Slimeball Spammers
Well, will you look at this piece of spam I got this morning?
Your credit card will be billed at $22.95 weekly and free 3 pack of child porn CD is shipping to your billing address. To cancel your membership and CD pack please email full credit card details to [EMAIL ADDRESS DELETED]. Ready to enjoy all types of underage porn? We have the best selection for every taste! Click the secret link below and have fun.. [WEB SITE ADDRESS DELETED]Now, realize this: these guys are almost certainly not distributing child porn. If they were they'd have been shut down long ago. What they're doing is sending out this spam, in the hopes of causing people to freak out, panic, and immediately mail them credit card info.
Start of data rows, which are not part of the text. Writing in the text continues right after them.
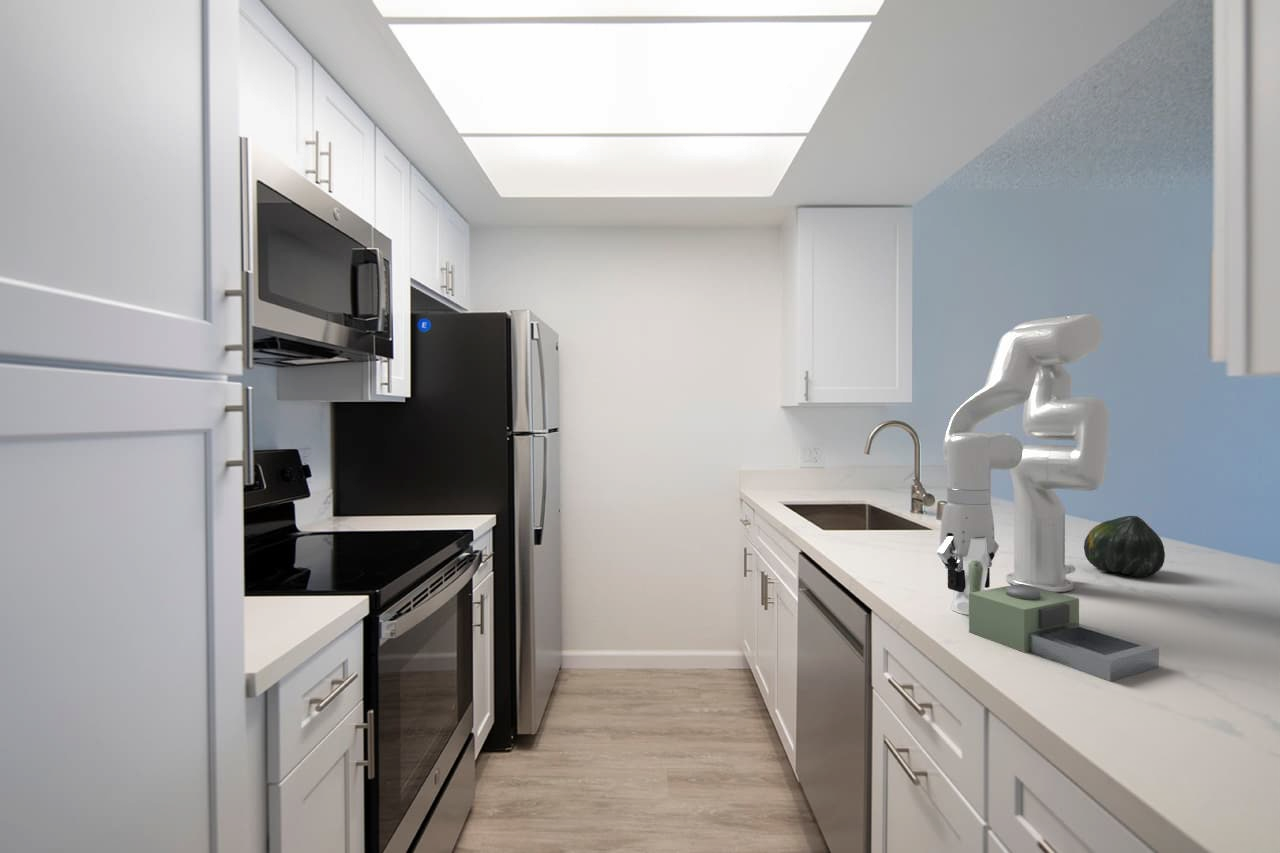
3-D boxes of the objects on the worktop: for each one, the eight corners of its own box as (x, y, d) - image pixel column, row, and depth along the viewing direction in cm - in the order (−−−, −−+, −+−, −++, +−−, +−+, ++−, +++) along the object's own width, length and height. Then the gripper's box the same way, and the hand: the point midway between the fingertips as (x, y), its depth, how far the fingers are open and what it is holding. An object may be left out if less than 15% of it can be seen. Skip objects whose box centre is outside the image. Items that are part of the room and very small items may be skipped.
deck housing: (1022, 620, 111) (1022, 578, 111) (1082, 640, 102) (1082, 593, 101) (969, 631, 106) (969, 587, 106) (1027, 653, 96) (1027, 604, 96)
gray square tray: (1075, 639, 102) (1075, 622, 102) (1158, 666, 91) (1158, 647, 91) (1028, 651, 97) (1028, 633, 97) (1110, 681, 86) (1110, 660, 86)
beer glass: (955, 602, 122) (955, 530, 122) (993, 610, 117) (993, 534, 117) (943, 611, 117) (943, 535, 117) (982, 619, 112) (982, 540, 112)
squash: (1075, 540, 155) (1089, 502, 146) (1147, 546, 149) (1166, 508, 140) (1085, 586, 146) (1100, 550, 136) (1162, 595, 140) (1184, 558, 130)
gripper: (981, 492, 124) (981, 578, 124) (920, 497, 117) (920, 588, 117) (1016, 497, 117) (1016, 587, 117) (953, 502, 110) (953, 599, 110)
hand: (968, 587), depth 117 cm, fingers closed on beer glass, 6 cm apart
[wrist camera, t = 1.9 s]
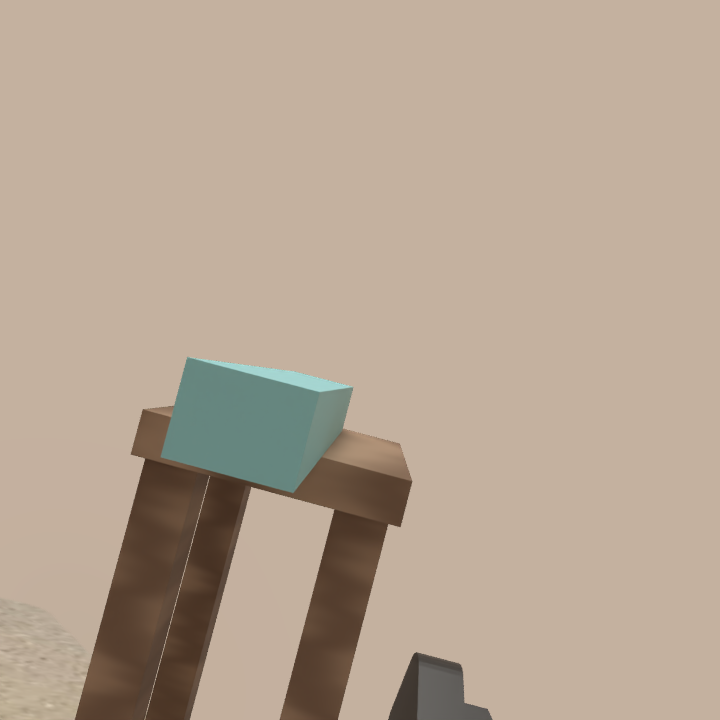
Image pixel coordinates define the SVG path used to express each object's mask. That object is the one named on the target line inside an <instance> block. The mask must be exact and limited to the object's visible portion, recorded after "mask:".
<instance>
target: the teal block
mask: <svg viewBox="0 0 720 720" xmlns="http://www.w3.org/2000/svg"><path fill="white" fill-rule="evenodd" d="M352 391H353V387H351V386H347V385H344V384H340V383H336V382H332V381H329V380H325V379H321V378H317V377H313V376H310V375H306V374H302V373H298V372H293V371H285V370H278V369H271V368H264V367H256V366H249V365H241V364H234V363H226V362H219V361H212V360H204V359H196V358H189V357H187V360H186V364H185V368H184V372H183V375H182V379H181V383H180V386H179V390H178V394H177V398H176V401H175V405H174V409H173V412H172V416H171V420H170V424H169V427H168V431H167V435H166V438H165V442H164V446H163V450H162V453H161V458H165V459H169V460H173V461H176V462H180V463H184V464H187V465H191V466H195V467H199V468H202V469H206V470H210V471H213V472H217V473H221V474H225V475H228V476H232V477H236V478H239V479H243V480H247V481H250V482H254V483H258V484H262V485H265V486H269V487H273V488H276V489H280V490H284V491H288V492H291V493H294V491H295V490H296V489H297V488H298V486H299V485H300V484H301V482H302V481H303V480H304V479H305V477H306V476H307V475H308V474H309V472H310V471H311V470H312V468H313V467H314V466H315V465H316V463H317V462H318V461H319V460H320V458H321V457H322V456H323V454H324V453H325V452H326V451H327V449H328V448H329V447H330V446H331V444H332V443H333V442H334V440H335V439H336V438H337V437H338V435H339V434H340V433H341V432H342V429H343V425H344V421H345V417H346V413H347V409H348V406H349V402H350V398H351V394H352Z"/></svg>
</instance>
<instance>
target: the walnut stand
mask: <svg viewBox="0 0 720 720" xmlns="http://www.w3.org/2000/svg"><path fill="white" fill-rule="evenodd" d="M173 409H174V406H169V407H161V408H152V409H143V411H142V415H141V419H140V422H139V426H138V429H137V433H136V437H135V441H134V445H133V448H132V452H131V455H135V456H139V457H143V458H145V462H144V465H143V469H142V473H141V476H140V480H139V484H138V488H137V491H136V495H135V499H134V503H133V506H132V510H131V514H130V517H129V521H128V525H127V529H126V532H125V536H124V540H123V543H122V548H121V551H120V554H119V558H118V562H117V565H116V569H115V573H114V577H113V580H112V584H111V588H110V591H109V595H108V599H107V603H106V606H105V610H104V614H103V618H102V622H101V625H100V629H99V633H98V636H97V640H96V644H95V647H94V651H93V655H92V658H91V662H90V666H89V669H88V673H87V677H86V680H85V684H84V688H83V692H82V695H81V699H80V703H79V706H78V710H77V714H76V718H75V720H144V719H145V715H146V711H147V707H148V704H149V700H150V696H151V692H152V689H153V685H154V681H155V677H156V674H157V670H158V666H159V662H160V659H161V655H162V651H163V647H164V644H165V640H166V636H167V632H168V628H169V625H170V621H171V617H172V614H173V610H174V606H175V602H176V598H177V595H178V591H179V587H180V584H181V579H182V576H183V572H184V569H185V565H186V561H187V557H188V554H189V550H190V546H191V542H192V538H193V535H194V531H195V527H196V524H197V520H198V516H199V512H200V509H201V505H202V501H203V497H204V494H205V490H206V486H207V482H208V479H209V476H210V479H209V483H208V486H207V490H206V494H205V498H204V502H203V505H202V509H201V513H200V517H199V520H198V524H197V528H196V531H195V535H194V539H193V543H192V546H191V550H190V554H189V558H188V561H187V565H186V569H185V573H184V577H183V580H182V584H181V588H180V591H179V595H178V599H177V603H176V606H175V610H174V614H173V618H172V622H171V625H170V629H169V633H168V636H167V640H166V644H165V648H164V652H163V655H162V659H161V663H160V666H159V670H158V674H157V678H156V681H155V685H154V689H153V693H152V697H151V700H150V704H149V708H148V711H147V715H146V719H145V720H190V716H191V712H192V709H193V705H194V701H195V697H196V694H197V690H198V686H199V682H200V678H201V674H202V671H203V667H204V663H205V659H206V656H207V652H208V648H209V645H210V641H211V637H212V633H213V629H214V625H215V622H216V618H217V614H218V611H219V607H220V603H221V599H222V595H223V592H224V588H225V584H226V580H227V577H228V573H229V569H230V565H231V561H232V558H233V554H234V550H235V546H236V543H237V539H238V535H239V531H240V527H241V524H242V520H243V516H244V512H245V509H246V505H247V500H248V497H249V493H250V490H251V487H253V488H257V489H261V490H265V491H269V492H272V493H276V494H279V495H283V496H287V497H291V498H294V499H298V500H302V501H305V502H309V503H313V504H317V505H320V506H324V507H328V508H332V509H335V510H334V514H333V518H332V521H331V525H330V529H329V533H328V537H327V541H326V545H325V549H324V552H323V556H322V560H321V564H320V567H319V571H318V575H317V579H316V583H315V587H314V591H313V594H312V598H311V602H310V606H309V610H308V613H307V617H306V621H305V625H304V629H303V633H302V636H301V640H300V644H299V648H298V652H297V656H296V659H295V663H294V667H293V671H292V675H291V679H290V682H289V686H288V690H287V694H286V698H285V702H284V705H283V709H282V713H281V717H280V720H338V716H339V713H340V708H341V705H342V701H343V697H344V693H345V689H346V685H347V682H348V678H349V674H350V670H351V666H352V662H353V658H354V654H355V651H356V647H357V642H358V639H359V635H360V631H361V627H362V623H363V620H364V616H365V612H366V608H367V604H368V600H369V596H370V593H371V588H372V585H373V581H374V577H375V573H376V569H377V565H378V561H379V558H380V554H381V550H382V546H383V542H384V538H385V534H386V530H387V527H388V524H391V525H394V526H398V527H401V523H402V519H403V515H404V511H405V507H406V504H407V500H408V496H409V492H410V487H411V484H412V479H411V476H410V473H409V470H408V467H407V464H406V461H405V458H404V455H403V452H402V449H401V446H400V444H399V443H395V442H391V441H388V440H384V439H380V438H376V437H372V436H369V435H365V434H361V433H357V432H354V431H350V430H346V429H342V432H341V433H340V434H339V435H338V437H337V438H336V439H335V440H334V442H333V443H332V444H331V446H330V447H329V448H328V449H327V451H326V452H325V453H324V454H323V456H322V457H321V458H320V460H319V461H318V462H317V463H316V465H315V466H314V467H313V468H312V470H311V471H310V472H309V474H308V475H307V476H306V477H305V479H304V480H303V481H302V482H301V484H300V485H299V486H298V488H297V489H296V490H295V491H294V493H291V492H288V491H284V490H280V489H276V488H273V487H269V486H265V485H262V484H258V483H254V482H250V481H247V480H243V479H239V478H236V477H232V476H228V475H225V474H221V473H217V472H213V471H210V470H206V469H202V468H199V467H195V466H191V465H187V464H184V463H180V462H176V461H173V460H169V459H165V458H161V453H162V450H163V446H164V442H165V438H166V435H167V431H168V427H169V424H170V420H171V416H172V412H173Z"/></svg>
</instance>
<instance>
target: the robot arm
mask: <svg viewBox="0 0 720 720" xmlns="http://www.w3.org/2000/svg"><path fill="white" fill-rule="evenodd" d="M388 720H492V718H491V716H490V713H489V711H488V709H485V708H481V707H478V706H474V705H470V704H466V703H464V685H463V671H462V667H461V665H460V664H459V663H455V662H451V661H447V660H444V659H440V658H436V657H432V656H428V655H425V654H421V653H417V652H416V653H414V655H413V657H412V659H411V661H410V664H409V666H408V669H407V671H406V674H405V676H404V679H403V681H402V684H401V687H400V689H399V692H398V694H397V697H396V699H395V702H394V704H393V707H392V710H391V712H390V716H389V719H388Z"/></svg>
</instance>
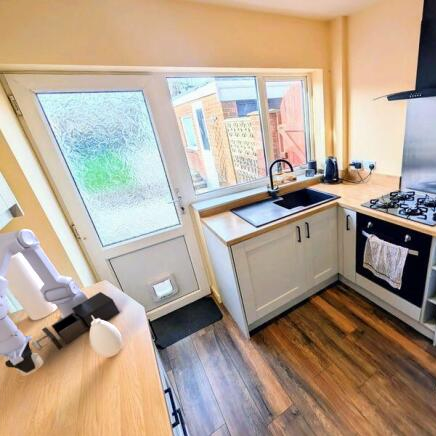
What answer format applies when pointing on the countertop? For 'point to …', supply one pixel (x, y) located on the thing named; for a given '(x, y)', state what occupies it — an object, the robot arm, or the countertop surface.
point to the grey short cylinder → (37, 362)
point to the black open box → (63, 331)
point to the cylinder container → (27, 288)
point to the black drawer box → (96, 309)
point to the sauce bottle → (105, 338)
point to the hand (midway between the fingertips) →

Yes, it would be stupid of someone to do so, but if you mail that to tens of thousands of people, the odds of one of them being naive, drunk, or silly enough to do it approach 100%. In fact this is particularly clever, because a normally intelligent person might panic at the words "child porn" and respond without thinking.
I begin to suspect that, at some point in our lifetimes, the Federal government is probably going to establish an agency--not just a department here or there within other agencies, but an agency unto itself--dedicated to investigating and prosecuting internet crime. I think it's just a matter of time.
Here's hoping the proposed agency practices the art of "dynamic entry". I can think of no one more deserving than these...people.
I wonder if a case could be made against comment spammers, after all, they are inserting advertising for their products into our comments section, eating up memory that we pay for. I agree Dean, it's only a matter of time before something is done.
Val, if you're having trouble with comment spammers, let me know and I'll install MT Blacklist for you. Also MT 2.661, which has some useful anti-spam features.
We hatses the spammers! Tricksy spammers, always so disgusting. Preciousss helps us buy things! They lied to us, preciousss, they wanted to destroy the preciousss!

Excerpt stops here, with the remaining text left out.